En l'occurrence, l'acte de vente immobilière dont il est question et pour lequel l'intimé soutient que les appelants auraient bénéficié d'une donation indirecte et auraient recelé des droits relevant de la succession, a été conclu le 21 mars 1996 et a été publié au bureau des hypothèques le 10 mai 1996.

La date de publication au service de la publicité foncière des actes critiqués constitue le point de départ de la prescription quinquennale et toute action personnelle entreprise à l'issue de ce délai est prescrite et ce quel qu'en soit l'objet.

En l'espèce dès lors que la publicité de l'acte de vente immobilière a été réalisée le 10 mai 1996 le délai de prescription courait à compter de cette date pour expirer le 10 mai 2001.

L'assignation établie dans l'intérêt de M. [R] [M] a été signifiée à Mme [V] le 21 septembre 2021 et celle en intervention forcée délivrée à M. [V] le 4 mars 2022.

A ces deux dates, le délai de prescription était expiré en sorte que l'instance introduite par M. [M] est irrecevable.

**JEU DE DONNÉES**

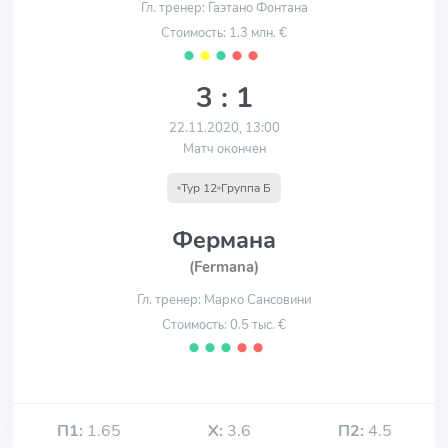
Гл. тренер: Гаэтано Фонтана
Стоимость: 1.3 млн. €
⬤
⬤
⬤
⬤
⬤
3 : 1
22.11.2020, 13:00
Матч окончен
Тур 12
Группа Б
Фермана
(Fermana)
Гл. тренер: Марко Сансовини
Стоимость: 0.5 тыс. €
⬤
⬤
⬤
⬤
⬤
П1:
1.65
Х:
3.6
П2:
4.5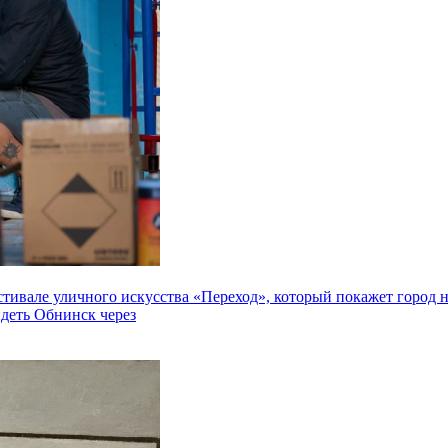
але уличного искусства «Переход», который покажет город не 
идеть Обнинск через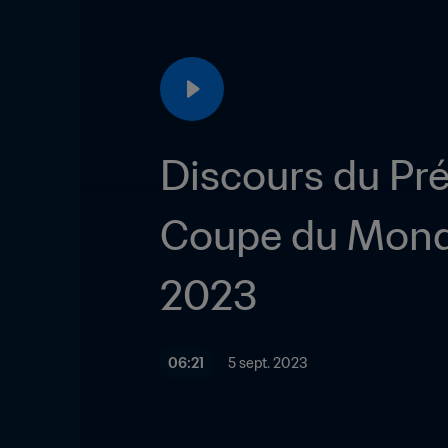
Discours du Prés
Coupe du Monde 
2023
06:21
5 sept. 2023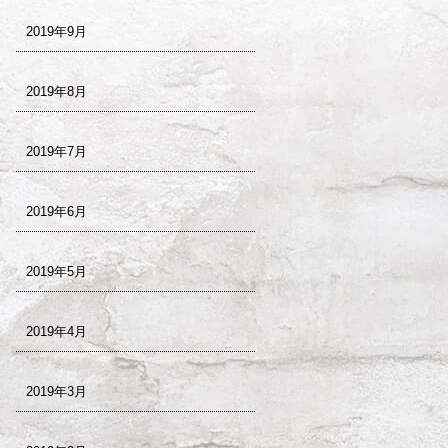
2019年9月
2019年8月
2019年7月
2019年6月
2019年5月
2019年4月
2019年3月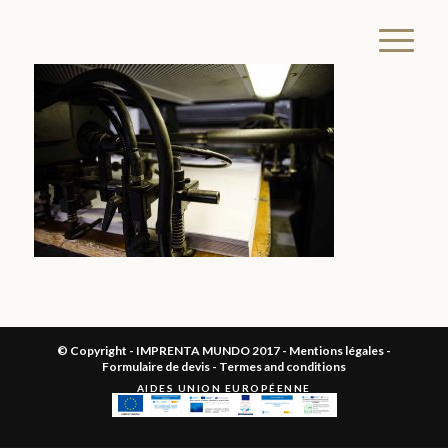
© Copyright - IMPRENTA MUNDO 2017 -
Mentions légales
-
Formulaire de devis
-
Termes and conditions
AIDES UNION EUROPÉENNE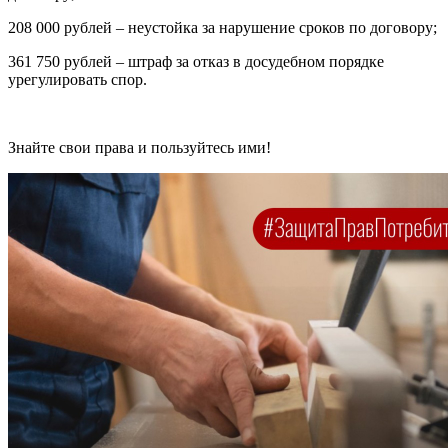
208 000 рублей – неустойка за нарушение сроков по договору;
361 750 рублей – штраф за отказ в досудебном порядке
урегулировать спор.
Знайте свои права и пользуйтесь ими!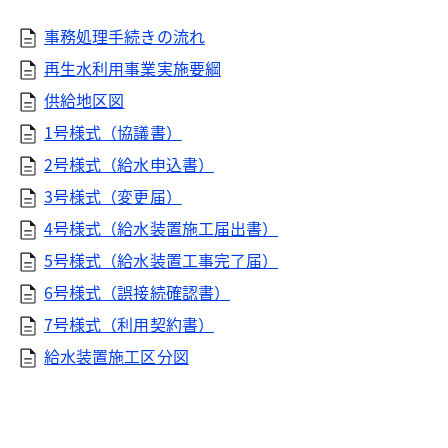
事務処理手続きの流れ
再生水利用事業実施要綱
供給地区図
1号様式（協議書）
2号様式（給水申込書）
3号様式（変更届）
4号様式（給水装置施工届出書）
5号様式（給水装置工事完了届）
6号様式（誤接続確認書）
7号様式（利用契約書）
給水装置施工区分図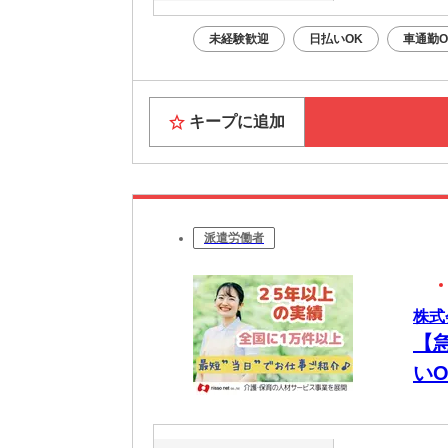
未経験歓迎
日払いOK
車通勤O
キープに追加
派遣労働者
株式
【
いO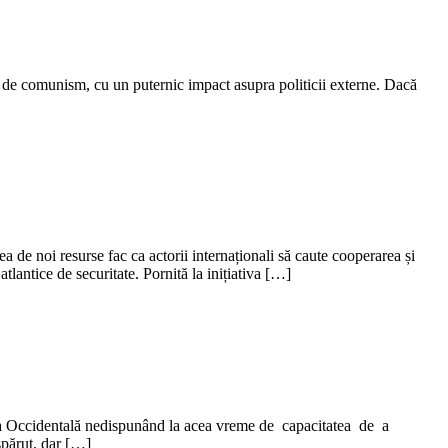
ani de comunism, cu un puternic impact asupra politicii externe. Dacă
ea de noi resurse fac ca actorii internaționali să caute cooperarea și
tlantice de securitate. Pornită la inițiativa […]
pa Occidentală nedispunând la acea vreme de capacitatea de a
spărut, dar […]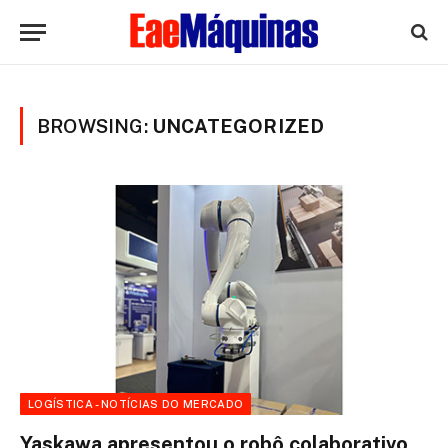
BROWSING:
UNCATEGORIZED
LOGÍSTICA - NOTÍCIAS DO MERCADO
Yaskawa apresentou o robô colaborativo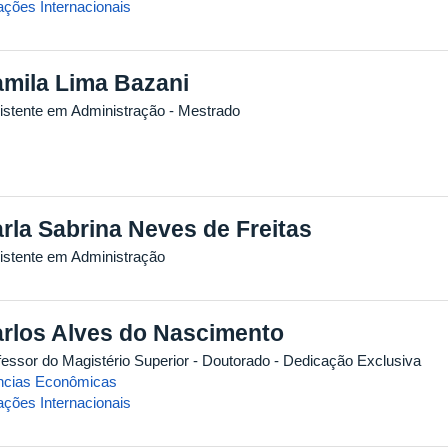
ações Internacionais
mila Lima Bazani
istente em Administração
- Mestrado
rla Sabrina Neves de Freitas
istente em Administração
rlos Alves do Nascimento
fessor do Magistério Superior
- Doutorado
- Dedicação Exclusiva
ncias Econômicas
ações Internacionais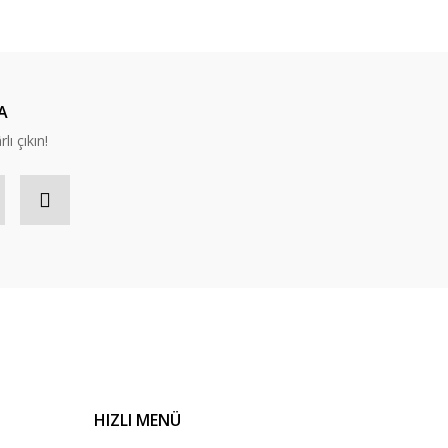
A
lı çıkın!
HIZLI MENÜ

**CONSIGNE 1**
Selon le texte sur la prescription, à quelle date l'acte de vente immobilière a-t-il été publié au bureau des hypothèques ?
**CONSIGNE 2**
D'après le texte sur la prescription, pourquoi l'instance introduite par M. [M] est-elle irrecevable ? Répondez en une à trois phrases.
**CONSIGNE 3**
Poursuivez le texte sur la prescription à partir de sa dernière phrase.

**CORRIGÉ 1**
Le 10 mai 1996.

**CORRIGÉ 2**
La prescription quinquennale courait à partir de la publicité de l'acte de vente, réalisée le 10 mai 1996, et a donc expiré le 10 mai 2001. Les assignations ont été délivrées le 21 septembre 2021 et le 4 mars 2022, alors que ce délai était déjà expiré.

**CORRIGÉ 3**
M. [M] sollicite quant à lui, la confirmation pure et simple de l'ordonnance du 20 juin 2023.

Le point de départ de la prescription de son action comme toute action en réduction, prenait naissance à compter du jour où il a eu connaissance de l'atteinte portée à sa réserve.

Bien avant la procédure engagée devant le tribunal, il avait interrogé le notaire en charge de la succession auprès de qui il s'étonnait que la maison de ses parents ne figure plus à l'actif successoral, et encore davantage du fait que celle-ci avait été vendue à la SCI [7] à un prix inférieur à sa valeur vénale.

Il faisait savoir au notaire que si cette vente devait s'apparenter à une donation indirecte, la question du rapport voire d'un recel successoral se posait.

Son action est bien une action personnelle, au sens de l'article 2224 du code civil mais il n'a eu connaissance de la consistance du patrimoine composant la succession de ses parents qu'au moment du décès de sa mère survenu le [Date décès 3] 2020.

C'est donc seulement à cette date, qu'il pouvait connaître la consistance de l'actif successoral et déterminer si oui ou non, une atteinte avait été portée à sa réserve.



Vu les dernières conclusions des appelants en date du 5 janvier 2024 ;

Vu les dernières conclusions de l'intimé du 25 septembre 2023 ;

L'ordonnance de clôture a été rendue le 30 janvier 2024.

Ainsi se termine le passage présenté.